**What is asked:**
**A)** Copy everything in the piece on Violet and Daisy Hilton from "After traveling throughout" down to "show-business career ended.".
**B)** Answer these from the piece on Violet and Daisy Hilton:
(i) Where did Shelagh Childs travel from?
(ii) In what year were the twins born?
(iii) On what road was the Park-N-Shop grocery where the twins worked?
**C)** Write the next part of the piece on Violet and Daisy Hilton, starting after its last sentence.
+++ Source
Violet and Daisy were more than conjoined twins

June 17, 2020

In 2014, the Robinson-Spangler Carolina Room’s Senior Librarian, Shelia Bumgarner, met Shelagh Childs who visited all the way from Brighton, England. The purpose of Childs’ visit was to research and learn more information about her great aunts, Violet and Daisy Hilton, who were conjoined twins. At that time, Childs had only recently discovered her connection to her famous aunts from a genealogist in England.  

 









 

















Violet and Daisy Hilton 

Born in 1908 to Ethel Skinner, the twins were raised by the mid-wife who would frequently take the conjoined twins to local bars and charge people to look at them. They weren’t given the surname Hilton until several years after birth. The sisters learned to sing, dance and play musical instruments for public entertainment.  

 









 



 



 

Violet and Daisy Hilton 

After traveling throughout England, the twins eventually came to America where they performed on vaudeville and appeared a couple of movies. The duo was left stranded in Charlotte by their manager in Charlotte sometime in July 1962 while on a promotional tour at the old Carolina Theater. The twins had visited this same venue in 1945, but the 1962 visit did not result in the same level of success. Despite the best efforts of William Morris, the late owner of Morris Costumes, the twins’ show-business career ended.  

 















 

 







 

 

 

The Hilton twins at Park-N-Shop 

With the assistance from Charles Reid owner of the Park-N-Shop, Violet and Daisy found work at the produce counter at the Park-N-Shop grocery on Wilkinson Boulevard and became a fixture in Charlotte’s cultural history until their deaths in 1969.
++++++
+++ Information shown
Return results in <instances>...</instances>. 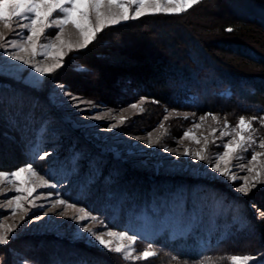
++++++
**Answers to the problems:**
**A)**
After traveling throughout England, the twins eventually came to America where they performed on vaudeville and appeared a couple of movies. The duo was left stranded in Charlotte by their manager in Charlotte sometime in July 1962 while on a promotional tour at the old Carolina Theater. The twins had visited this same venue in 1945, but the 1962 visit did not result in the same level of success. Despite the best efforts of William Morris, the late owner of Morris Costumes, the twins’ show-business career ended.

**B)**
(i) Brighton, England
(ii) 1908
(iii) Wilkinson Boulevard

**C)**
Shelia arranged for Shelagh and her husband, Bruce, to meet with former Charlotte Observer writer, Mark Washburn. Washburn connected Childs with locals who knew her great aunts so she could learn more about them. After placing flowers on her great-aunts’ grave, Shelagh Childs returned to Brighton where the story piqued the interest of Alf Le Floic, a Sussex historian working with Brighton University. He launched into a research project and began a fundraiser to pay for a historic marker to be placed on house where the twins were born over 100 years ago.  

 

Alf, Shelia and Meghan in the Robinson-Spangler Carolina Room 

Alf recently reached out to the Carolina Room staff and explained about the project and his plan to come to Charlotte and see what other information he could learn about the twins. He provided copies of some photographs of the twins as infants, as well as some additional historical research. Here is a picture of Alf Le Flohic posing with two NCR staff members, Shelia Bumgarner and Meghan Bowden that was taken during his visit in November 2019.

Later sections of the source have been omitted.